Rewrite every line of the records below as a Markdown table with the columns Row and Record line, numbering the nonblank lines in order and skipping blank ones. Leave the pictures out of the answer.

**Dataset extract:**
- - -

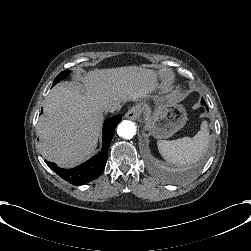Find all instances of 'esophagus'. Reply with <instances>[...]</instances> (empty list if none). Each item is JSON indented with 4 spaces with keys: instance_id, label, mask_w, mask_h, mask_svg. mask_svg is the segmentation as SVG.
<instances>
[{
    "instance_id": "esophagus-1",
    "label": "esophagus",
    "mask_w": 251,
    "mask_h": 251,
    "mask_svg": "<svg viewBox=\"0 0 251 251\" xmlns=\"http://www.w3.org/2000/svg\"><path fill=\"white\" fill-rule=\"evenodd\" d=\"M140 116V108L138 106H134L130 108L127 113L125 114V117L131 120H136Z\"/></svg>"
}]
</instances>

- - -

**Task response:**
| Row | Record line |
|---|---|
| 1 | Find all instances of 'esophagus'. Reply with <instances>[...]</instances> (empty list if none). Each item is JSON indented with 4 spaces with keys: instance_id, label, mask_w, mask_h, mask_svg. mask_svg is the segmentation as SVG. |
| 2 | <instances> |
| 3 | [{ |
| 4 |     "instance_id": "esophagus-1", |
| 5 |     "label": "esophagus", |
| 6 |     "mask_w": 251, |
| 7 |     "mask_h": 251, |
| 8 |     "mask_svg": "<svg viewBox=\"0 0 251 251\" xmlns=\"http://www.w3.org/2000/svg\"><path fill=\"white\" fill-rule=\"evenodd\" d=\"M140 116V108L138 106H134L130 108L127 113L125 114V117L131 120H136Z\"/></svg>" |
| 9 | }] |
| 10 | </instances> |